Task brief:
Pull every line with "space" from the data.

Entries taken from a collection
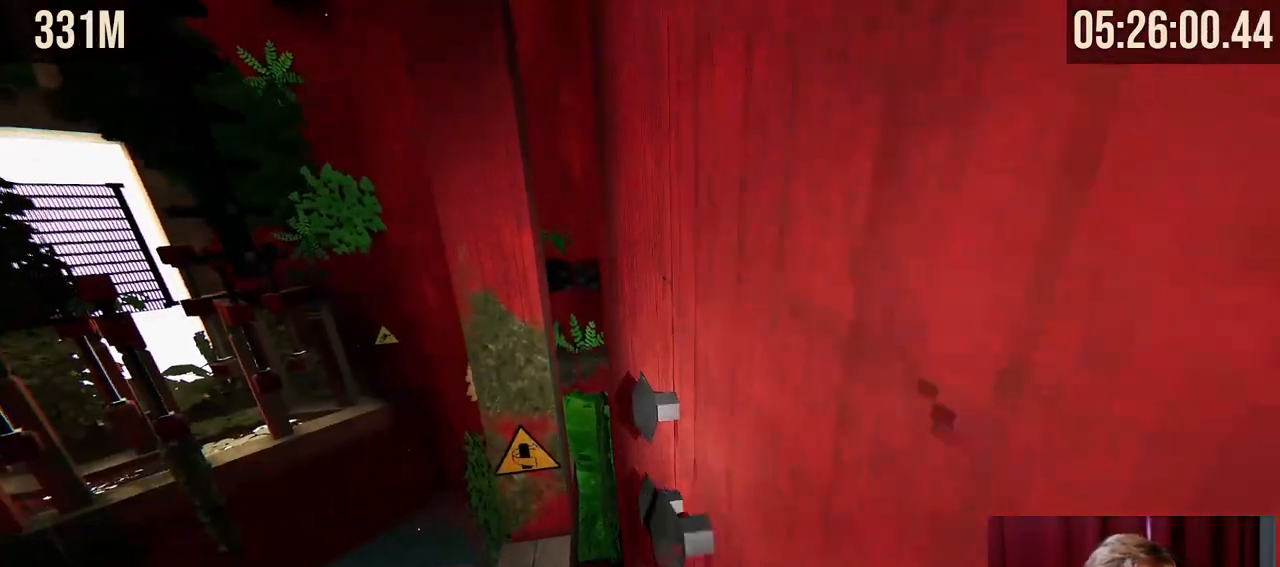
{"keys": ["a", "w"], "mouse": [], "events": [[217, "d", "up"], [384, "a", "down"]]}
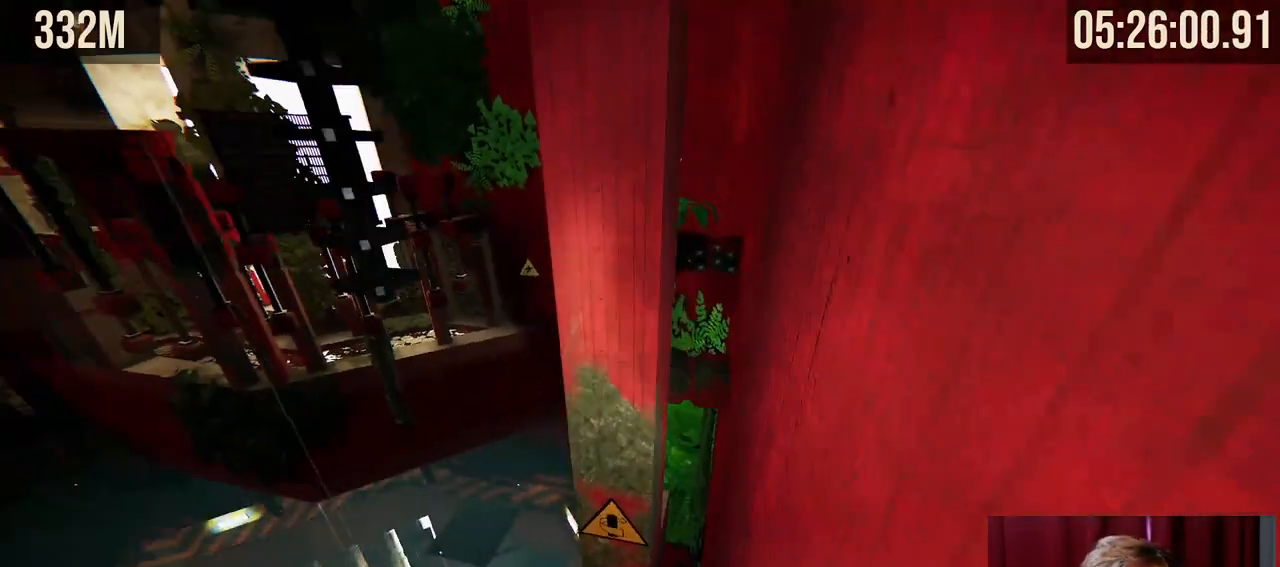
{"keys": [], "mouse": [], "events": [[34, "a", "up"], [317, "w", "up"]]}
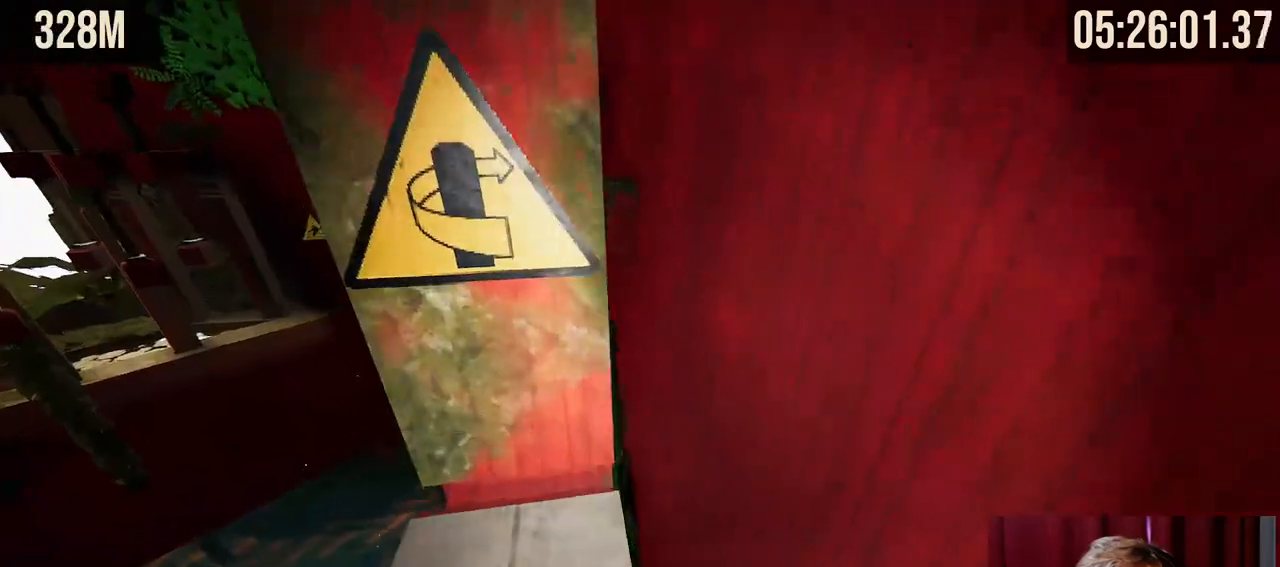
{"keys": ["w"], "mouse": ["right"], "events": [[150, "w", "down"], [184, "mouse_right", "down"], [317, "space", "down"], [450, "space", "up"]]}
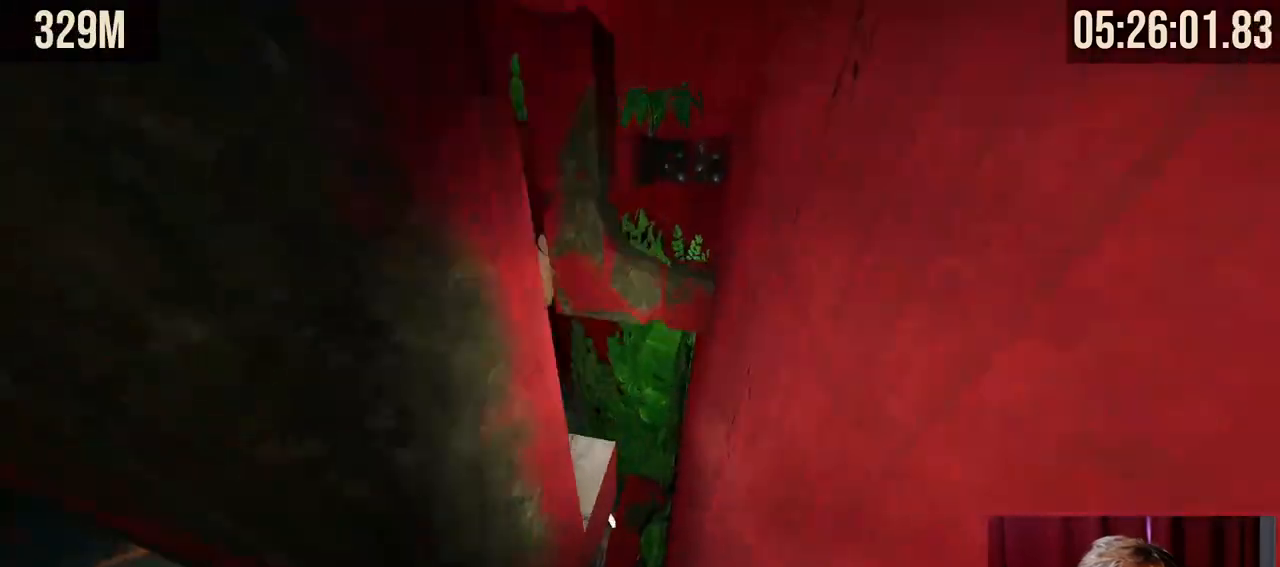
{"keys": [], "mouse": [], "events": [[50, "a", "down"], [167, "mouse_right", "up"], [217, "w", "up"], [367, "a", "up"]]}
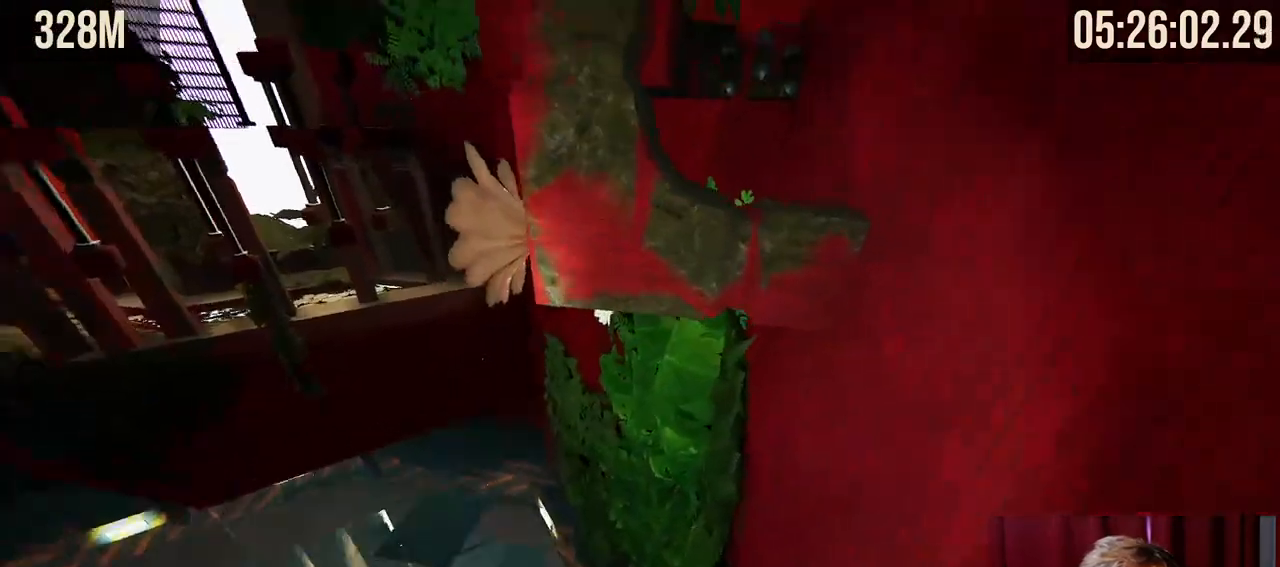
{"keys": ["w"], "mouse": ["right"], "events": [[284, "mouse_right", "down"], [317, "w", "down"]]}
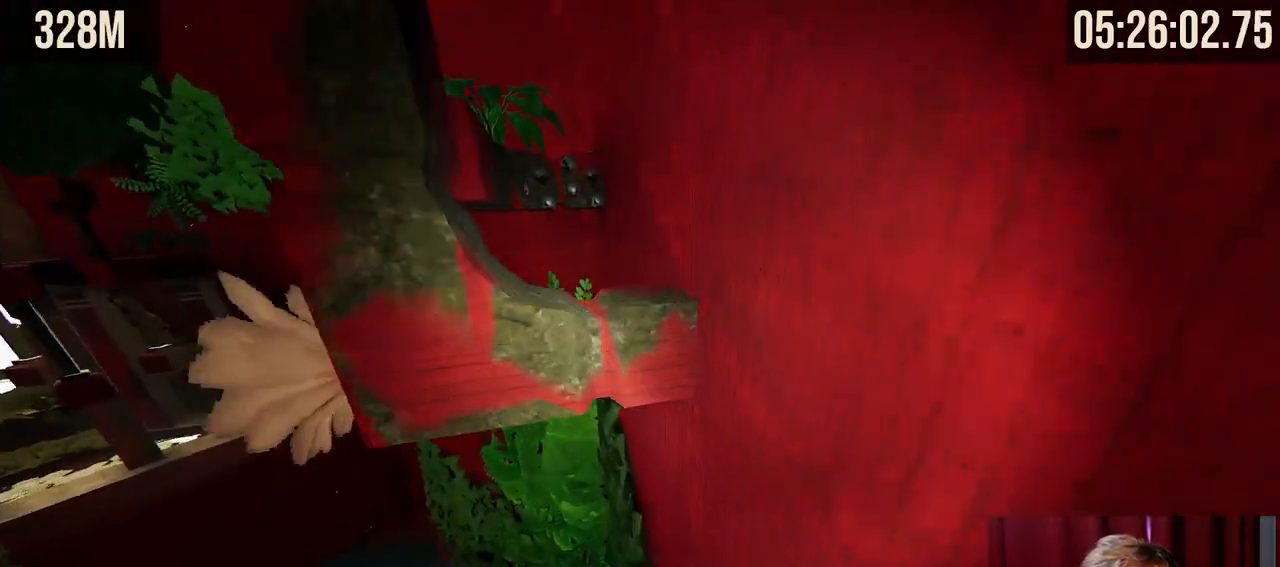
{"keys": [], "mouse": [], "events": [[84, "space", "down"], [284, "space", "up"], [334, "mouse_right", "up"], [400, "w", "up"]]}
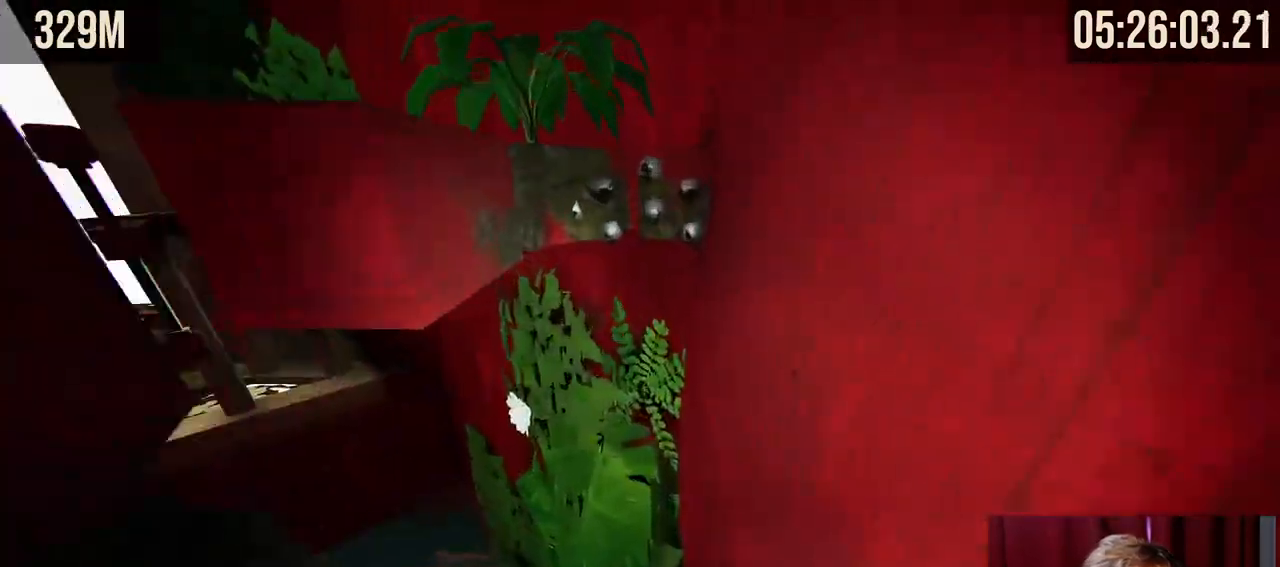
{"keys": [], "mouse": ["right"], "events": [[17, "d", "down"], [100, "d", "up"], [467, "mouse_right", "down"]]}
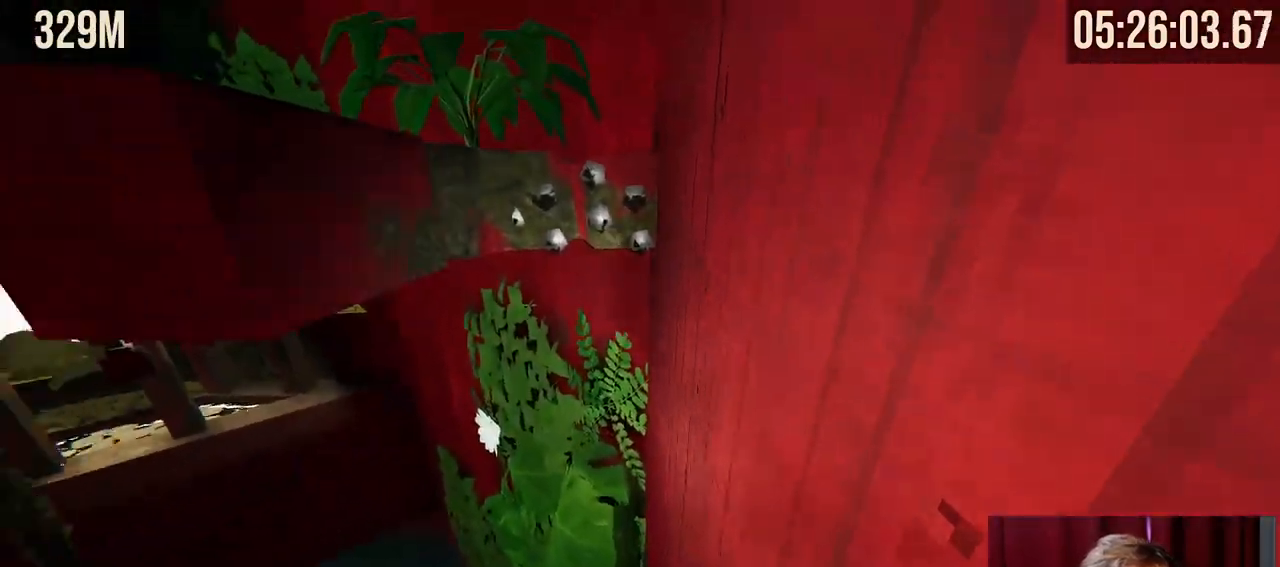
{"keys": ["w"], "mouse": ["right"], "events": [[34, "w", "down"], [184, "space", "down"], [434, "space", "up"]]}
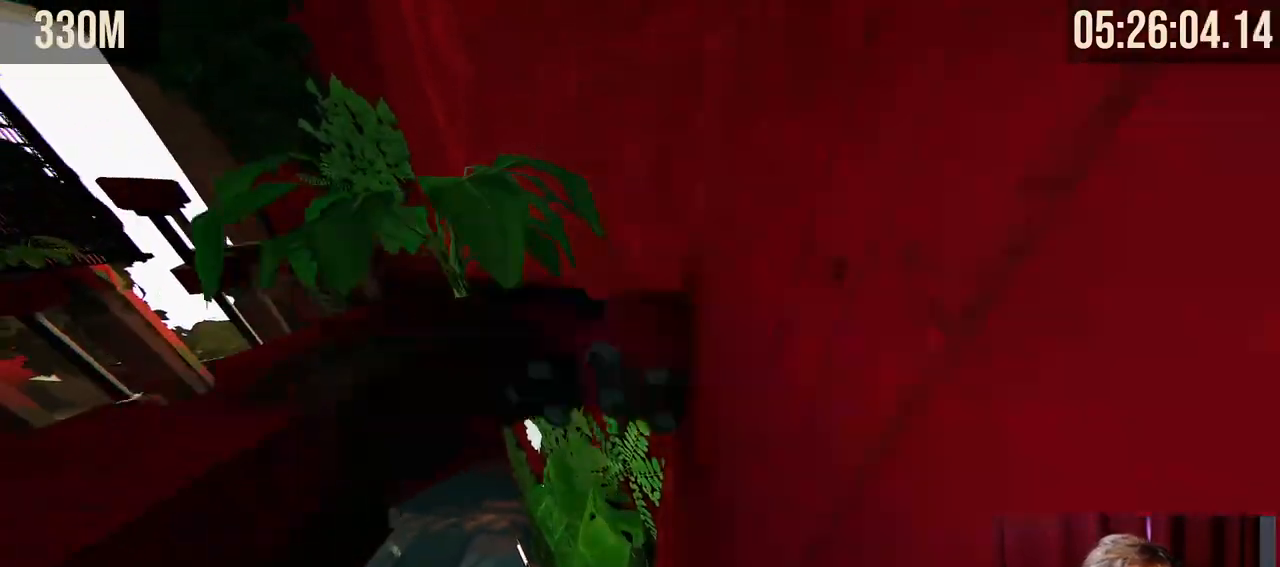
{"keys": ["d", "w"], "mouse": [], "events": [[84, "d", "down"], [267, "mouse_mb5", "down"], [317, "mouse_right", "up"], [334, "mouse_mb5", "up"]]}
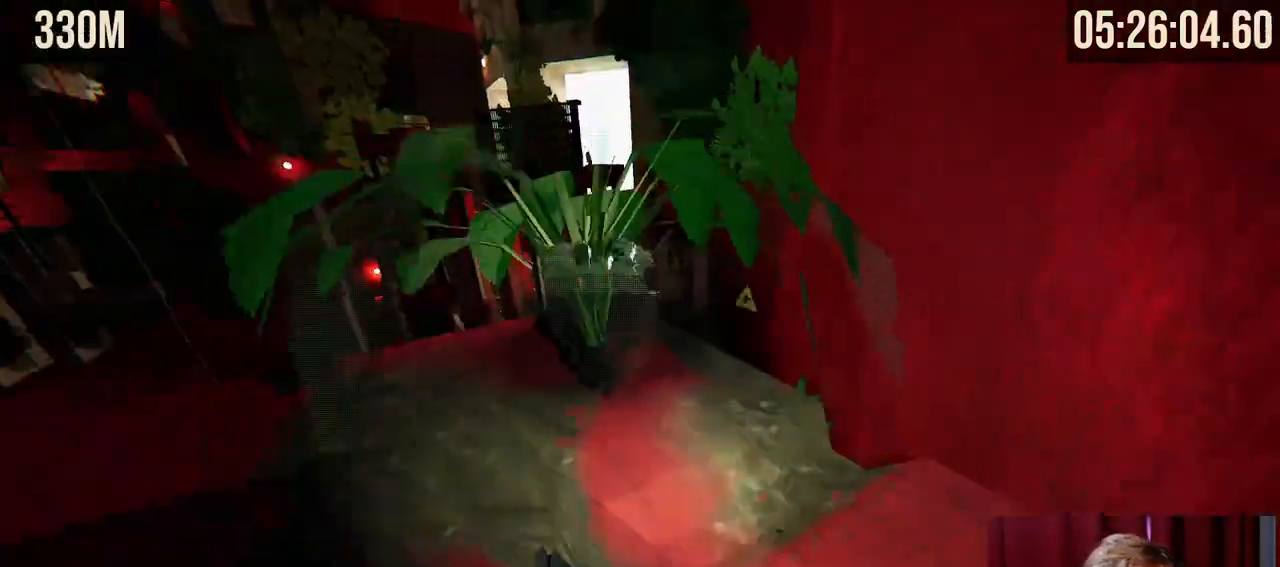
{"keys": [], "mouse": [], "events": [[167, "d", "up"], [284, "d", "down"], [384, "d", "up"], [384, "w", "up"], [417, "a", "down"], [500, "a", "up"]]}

Result:
{"keys": ["w"], "mouse": ["right"], "events": [[150, "w", "down"], [184, "mouse_right", "down"], [317, "space", "down"], [450, "space", "up"]]}
{"keys": [], "mouse": [], "events": [[84, "space", "down"], [284, "space", "up"], [334, "mouse_right", "up"], [400, "w", "up"]]}
{"keys": ["w"], "mouse": ["right"], "events": [[34, "w", "down"], [184, "space", "down"], [434, "space", "up"]]}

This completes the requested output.